Controlling for case mix, provider type, disability status, age, and gender, Hispanic children with asthma were 39% less likely than white children to have a specialist visit for asthma (odds ratio [OR]: 0.61; confidence interval [CI]: 0.46-0.81) and 41% less likely to receive a follow-up visit within 5 days of being seen in the ED for asthma (OR: 0.59; CI: 0.36-0.95). However, Hispanic children received better care in 2 respects. They were 16% more likely than white children to receive a minimum of 2 asthma visits per year (CI: 1.01-1.34) and 27% less likely to be overprescribed beta-agonist medications (OR: 0.73; CI: 0.54-0.99). Black children were 64% less likely than white children to receive timely follow-up care after being seen in the ED for asthma (OR: 0.36; CI: 0.18-0.73). There were no racial/ethnic differences in the prescribing of antiinflammatory medications or timely follow-up care after an asthma hospitalization.

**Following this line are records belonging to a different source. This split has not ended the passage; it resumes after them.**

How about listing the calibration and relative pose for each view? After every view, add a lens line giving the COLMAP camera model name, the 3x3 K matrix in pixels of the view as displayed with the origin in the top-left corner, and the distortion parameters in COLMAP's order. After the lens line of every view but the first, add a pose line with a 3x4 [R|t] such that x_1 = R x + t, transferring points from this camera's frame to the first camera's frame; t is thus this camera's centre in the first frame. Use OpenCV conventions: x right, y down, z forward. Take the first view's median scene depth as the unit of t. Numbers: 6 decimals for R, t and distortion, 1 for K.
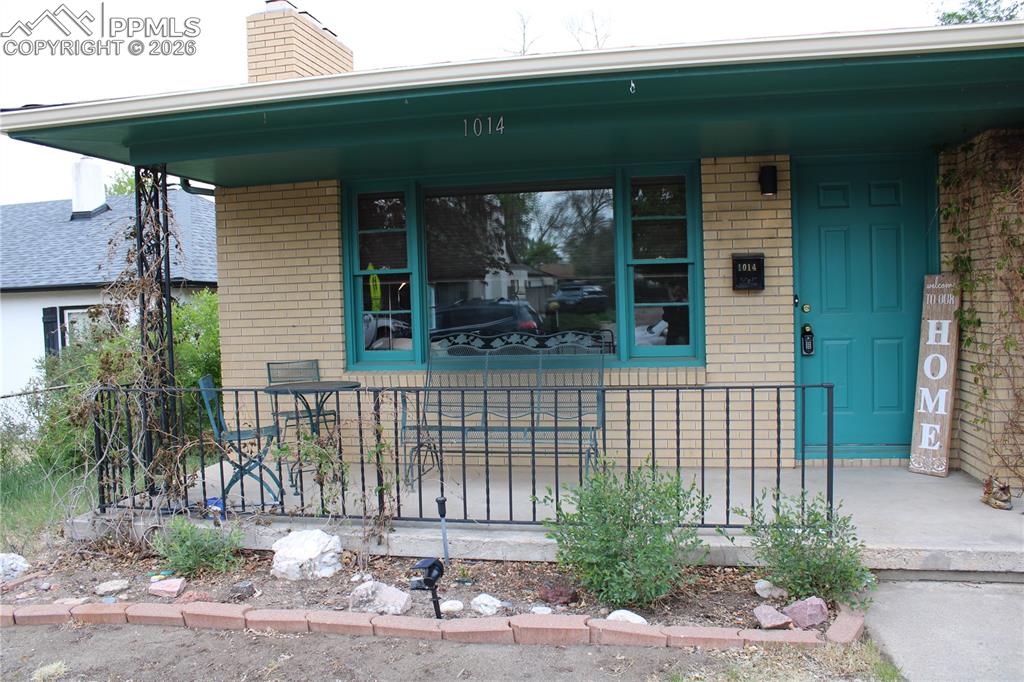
lens RADIAL K [[854.5, 0, 510.4], [0, 854.5, 345.9], [0, 0, 1]] dist [-0.159989, 0.121497]
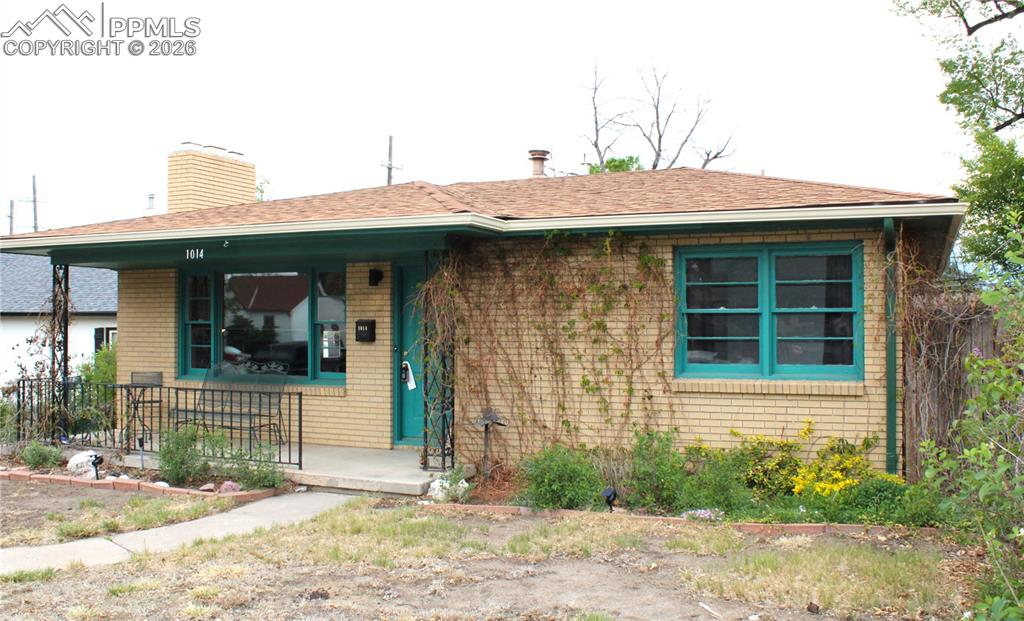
lens RADIAL K [[951.7, 0, 481.7], [0, 951.7, 289.6], [0, 0, 1]] dist [-0.097946, 0.000000]
pose [[0.973859, 0.021171, -0.226166, 0.936388], [-0.041316, 0.995548, -0.084713, -0.017428], [0.223366, 0.091843, 0.970398, -0.809958]]
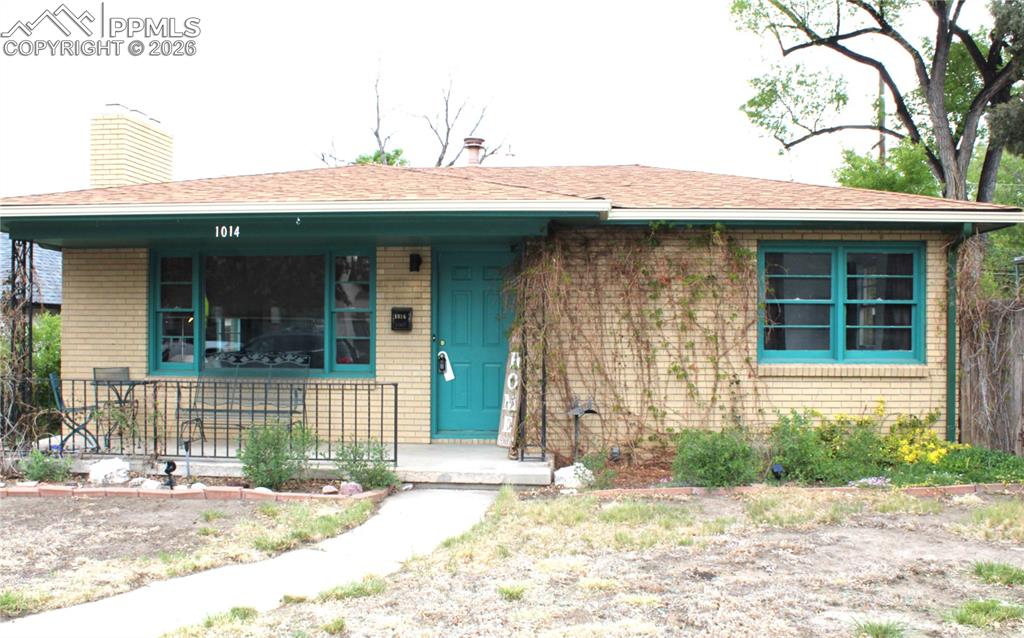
lens RADIAL K [[973.7, 0, 511.0], [0, 973.7, 325.8], [0, 0, 1]] dist [-0.094487, 0.000000]
pose [[0.992078, 0.033438, 0.121091, 0.262472], [-0.026827, 0.998081, -0.055813, 0.022162], [-0.122725, 0.052123, 0.991071, -0.853955]]
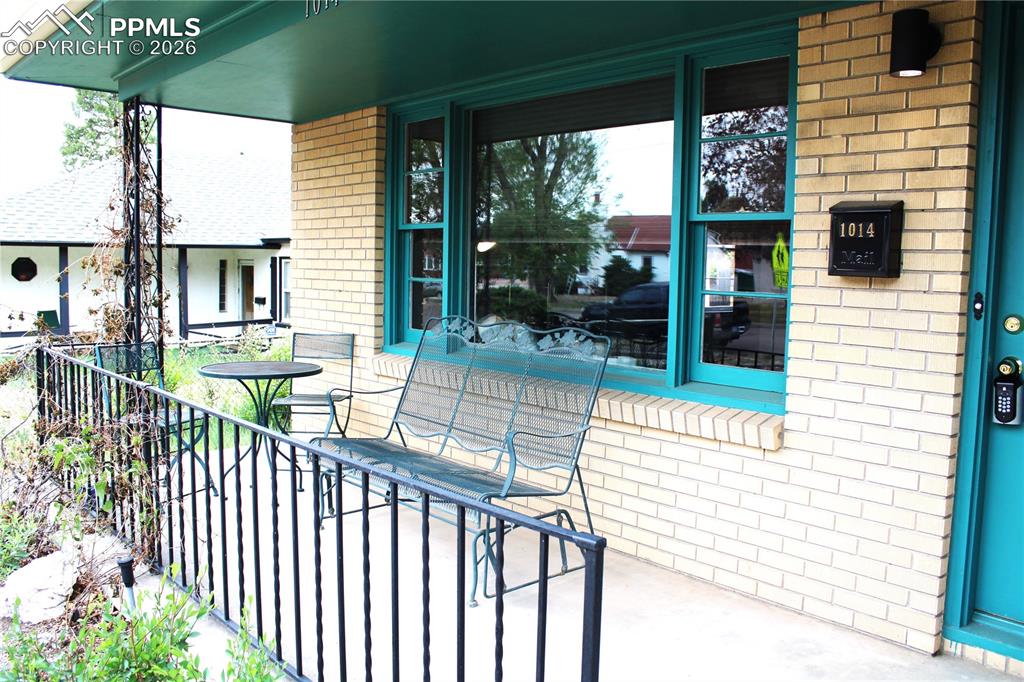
lens RADIAL K [[854.5, 0, 490.4], [0, 854.5, 339.2], [0, 0, 1]] dist [-0.159989, 0.121497]
pose [[0.805092, 0.097008, -0.585164, 0.391911], [-0.075814, 0.995273, 0.060688, -0.042579], [0.588285, -0.004496, 0.808641, 0.479391]]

This study demonstrates important differences in the process of care experienced by racial/ethnic subpopulations within a Medicaid population, which may help explain differential outcomes. Efforts to improve asthma outcomes should target specific areas in which black and Hispanic children may be receiving suboptimal care.
研究参加医疗补助计划的白人、西班牙裔和黑人哮喘儿童在治疗过程中的差异。
回顾性队列研究,利用医疗补助计划理赔数据分析1994年哮喘治疗过程,研究对象包括马萨诸塞州医疗补助计划非健康维护组织部分中所有患有哮喘的白人(非西班牙裔)、黑人(非西班牙裔)和西班牙裔儿童(2至18岁)(N = 5773)。主要结局指标包括基于6项理赔的治疗过程指标的表现,这些指标反映了国家指南。指标涉及哮喘的初级和专科护理、适当的哮喘药物治疗,以及哮喘急诊室(ED)就诊和住院后的及时随访护理。
在控制病例组合、医疗服务提供者类型、残疾状况、年龄和性别后,患有哮喘的西班牙裔儿童看哮喘专科医生的可能性比白人儿童低39%(优势比[OR]:0.61;置信区间[CI]:0.46 - 0.81),在因哮喘在急诊室就诊后5天内接受随访的可能性比白人儿童低41%(OR:0.59;CI:0.36 - 0.95)。然而,西班牙裔儿童在两个方面得到了更好的治疗。他们每年至少看2次哮喘门诊的可能性比白人儿童高16%(CI:1.01 - 1.34),被过度开具β-激动剂药物的可能性比白人儿童低27%(OR:0.73;CI:0.54 - 0.99)。黑人儿童因哮喘在急诊室就诊后接受及时随访护理的可能性比白人儿童低64%(OR:0.36;CI:0.18 - 0.73)。在开具抗炎药物或哮喘住院后的及时随访护理方面,不存在种族/族裔差异。
本研究表明,医疗补助计划人群中不同种族/族裔亚人群在治疗过程中存在重要差异,这可能有助于解释不同的治疗结果。改善哮喘治疗结果的努力应针对黑人和西班牙裔儿童可能接受的护理不太理想的特定领域。